◆ Written instruction ◆
Rewrite every row below, replacing "layout element" with "page element" and keeping everything else the same. Leave the pictures out of your answer.

◆ Data supplied ◆
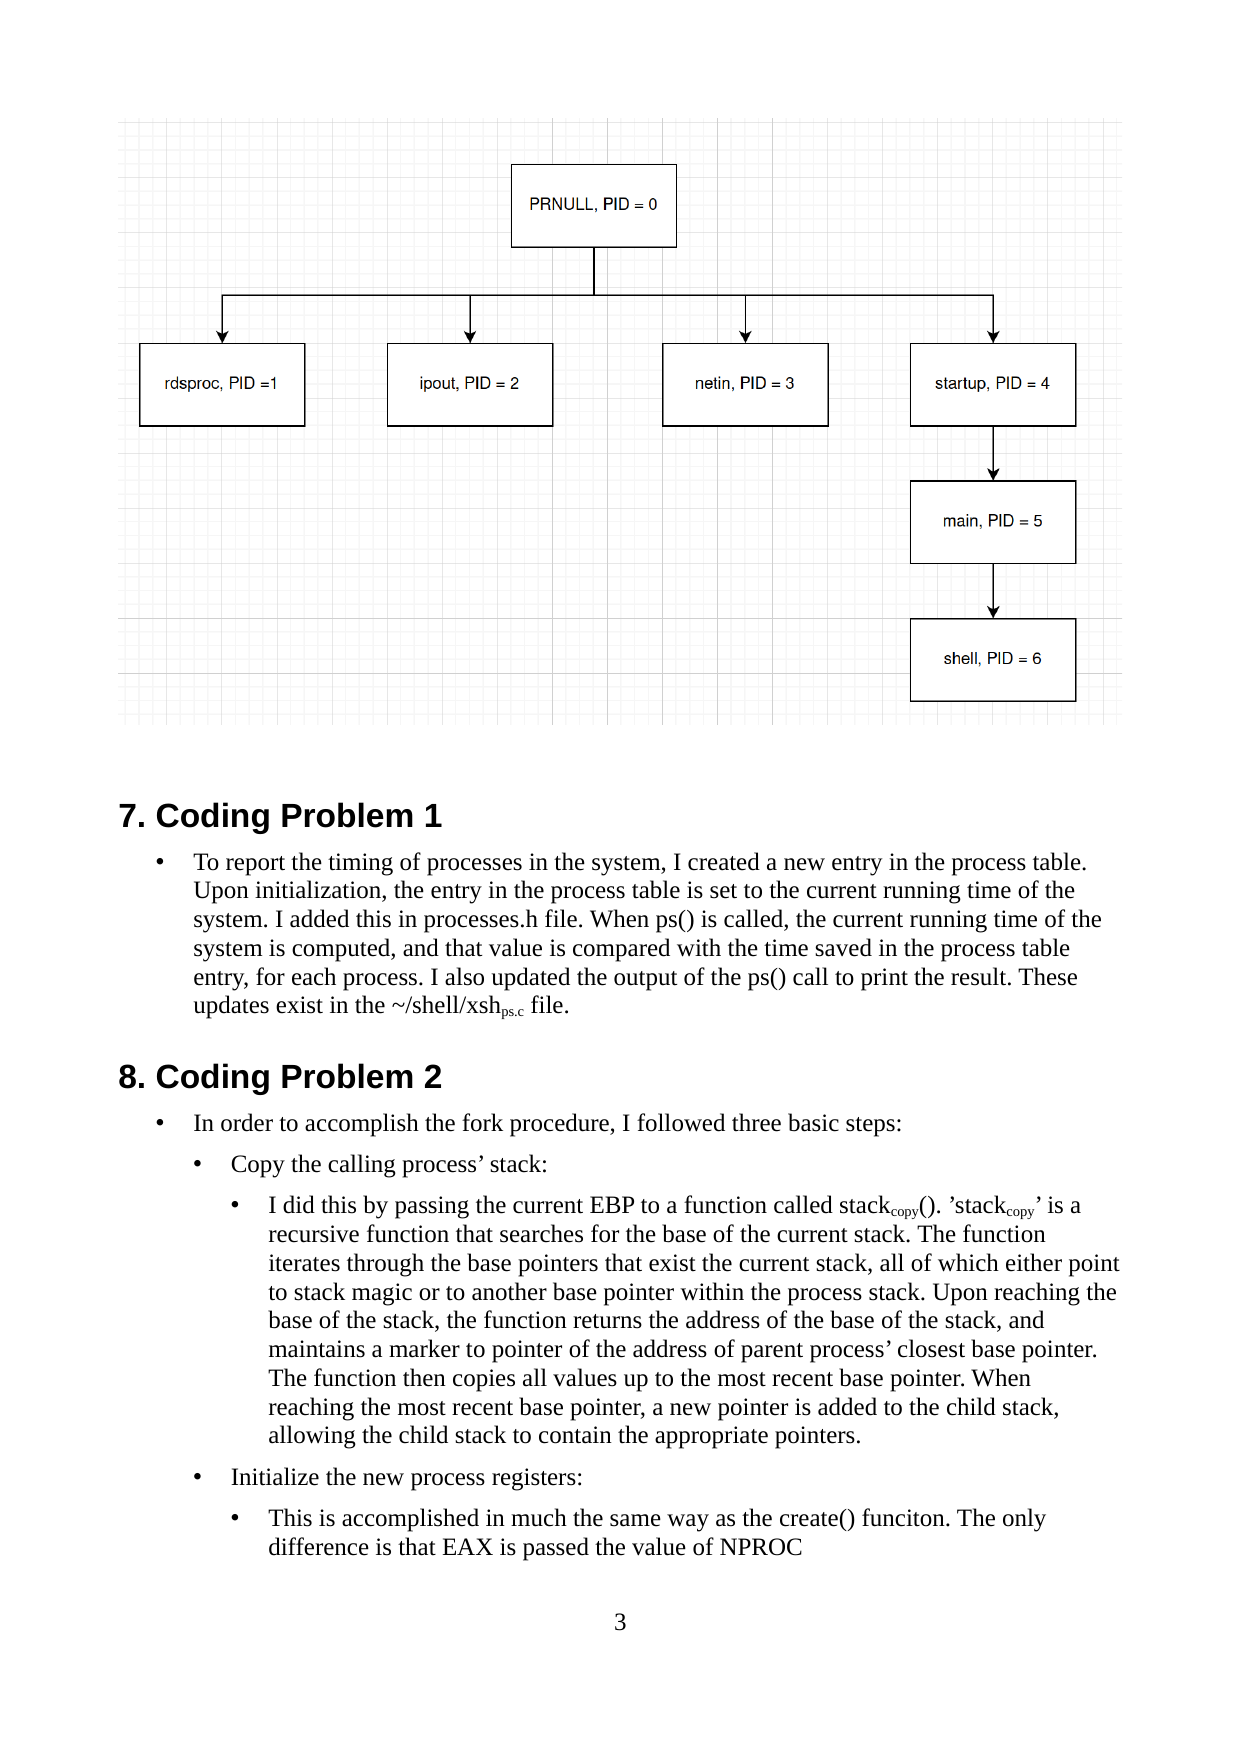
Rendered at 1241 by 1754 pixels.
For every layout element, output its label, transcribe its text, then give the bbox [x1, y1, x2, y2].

list I did this by passing the current EBP to a function called stackcopy(). ’stackcopy’ is a recursive function that searches for the base of the current stack. The function iterates through the base pointers that exist the current stack, all of which either point to stack magic or to another base pointer within the process stack. Upon reaching the base of the stack, the function returns the address of the base of the stack, and maintains a marker to pointer of the address of parent process’ closest base pointer. The function then copies all values up to the most recent base pointer. When reaching the most recent base pointer, a new pointer is added to the child stack, allowing the child stack to contain the appropriate pointers. [231, 1190, 1122, 1449]
list Copy the calling process’ stack: [193, 1149, 1122, 1178]
list Initialize the new process registers: [193, 1462, 1122, 1490]
list This is accomplished in much the same way as the create() funciton. The only difference is that EAX is passed the value of NPROC [231, 1503, 1122, 1560]
subtitle Coding Problem 2 [118, 1057, 1122, 1095]
picture [118, 118, 1123, 725]
list In order to accomplish the fork procedure, I followed three basic steps: [156, 1108, 1122, 1137]
list To report the timing of processes in the system, I created a new entry in the process table. Upon initialization, the entry in the process table is set to the current running time of the system. I added this in processes.h file. When ps() is called, the current running time of the system is computed, and that value is compared with the time saved in the process table entry, for each process. I also updated the output of the ps() call to print the result. These updates exist in the ~/shell/xshps.c file. [156, 847, 1122, 1019]
subtitle Coding Problem 1 [118, 796, 1122, 834]
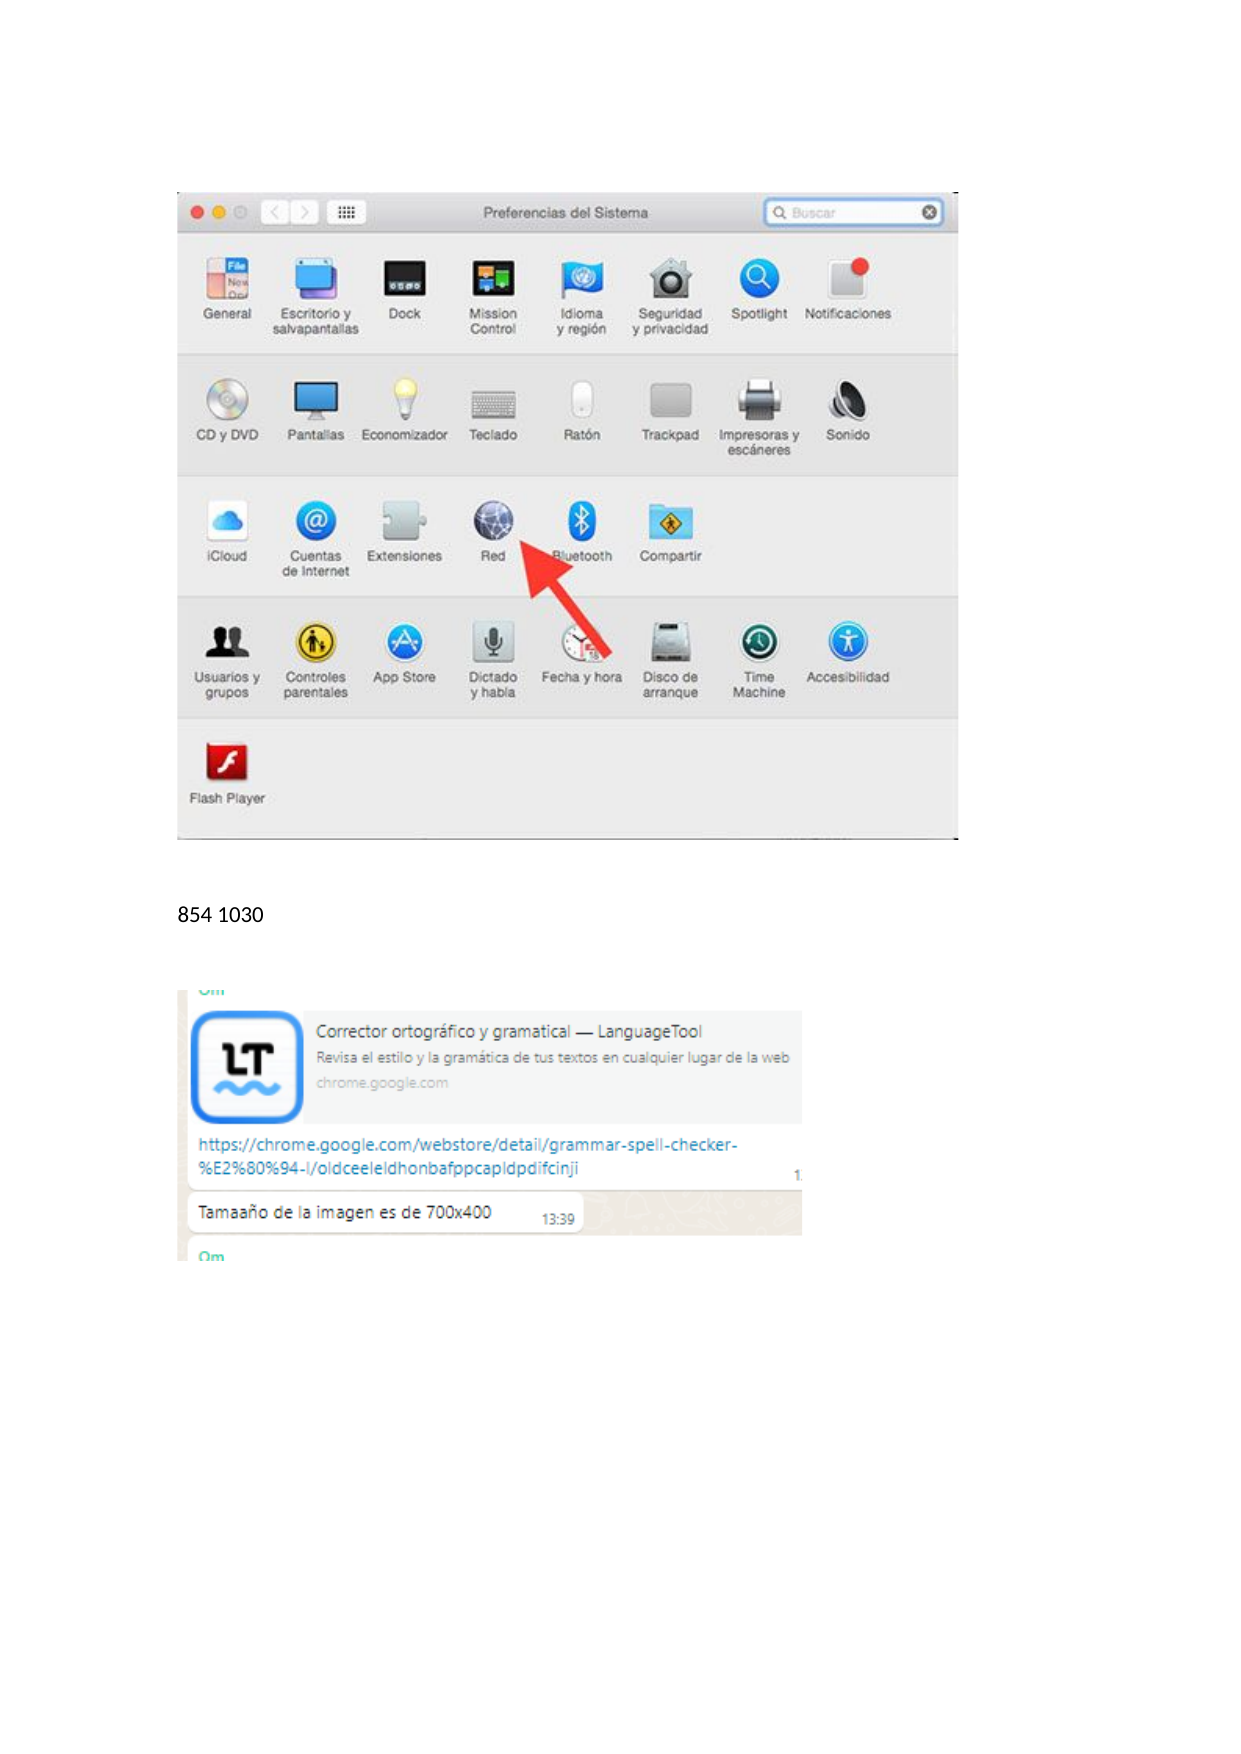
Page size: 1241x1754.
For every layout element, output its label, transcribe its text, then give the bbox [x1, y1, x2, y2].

text 854 1030 [177, 901, 1063, 928]
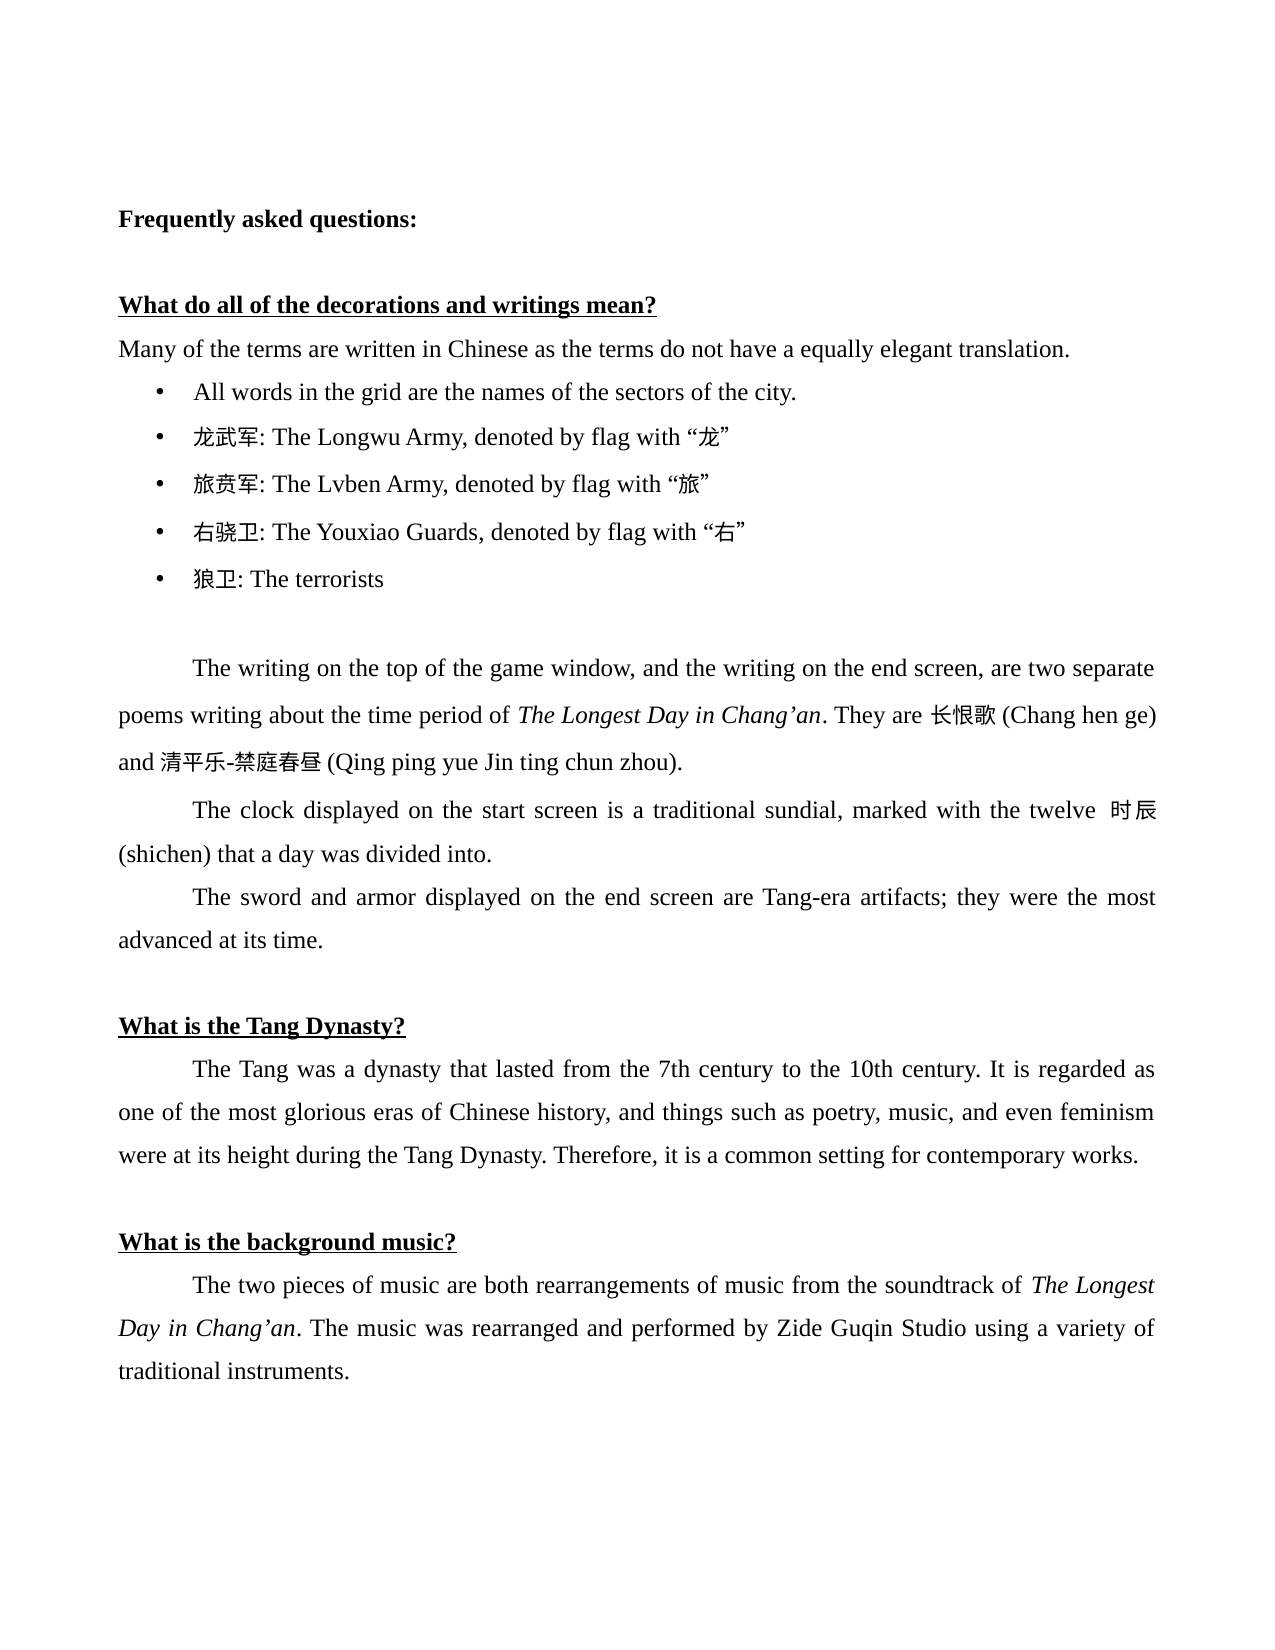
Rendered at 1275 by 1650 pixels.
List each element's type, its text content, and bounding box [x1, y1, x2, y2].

◆ Response to this exercise ◆
Rendered at 1241 by 1754 pixels.
For every page element, output its label, transcribe its text, then give the bbox [x1, y1, x2, y2].

list I did this by passing the current EBP to a function called stackcopy(). ’stackcopy’ is a recursive function that searches for the base of the current stack. The function iterates through the base pointers that exist the current stack, all of which either point to stack magic or to another base pointer within the process stack. Upon reaching the base of the stack, the function returns the address of the base of the stack, and maintains a marker to pointer of the address of parent process’ closest base pointer. The function then copies all values up to the most recent base pointer. When reaching the most recent base pointer, a new pointer is added to the child stack, allowing the child stack to contain the appropriate pointers. [231, 1190, 1122, 1449]
list Copy the calling process’ stack: [193, 1149, 1122, 1178]
list Initialize the new process registers: [193, 1462, 1122, 1490]
list This is accomplished in much the same way as the create() funciton. The only difference is that EAX is passed the value of NPROC [231, 1503, 1122, 1560]
subtitle Coding Problem 2 [118, 1057, 1122, 1095]
picture [118, 118, 1123, 725]
list In order to accomplish the fork procedure, I followed three basic steps: [156, 1108, 1122, 1137]
list To report the timing of processes in the system, I created a new entry in the process table. Upon initialization, the entry in the process table is set to the current running time of the system. I added this in processes.h file. When ps() is called, the current running time of the system is computed, and that value is compared with the time saved in the process table entry, for each process. I also updated the output of the ps() call to print the result. These updates exist in the ~/shell/xshps.c file. [156, 847, 1122, 1019]
subtitle Coding Problem 1 [118, 796, 1122, 834]
Page size: 1241x1754.
For every page element, output its label, transcribe its text, then give the bbox [x1, y1, x2, y2].

text 854 1030 [177, 901, 1063, 928]
Rendered at 1275 by 1650 pixels.
List each element's type, its text content, and bounding box [x1, y1, x2, y2].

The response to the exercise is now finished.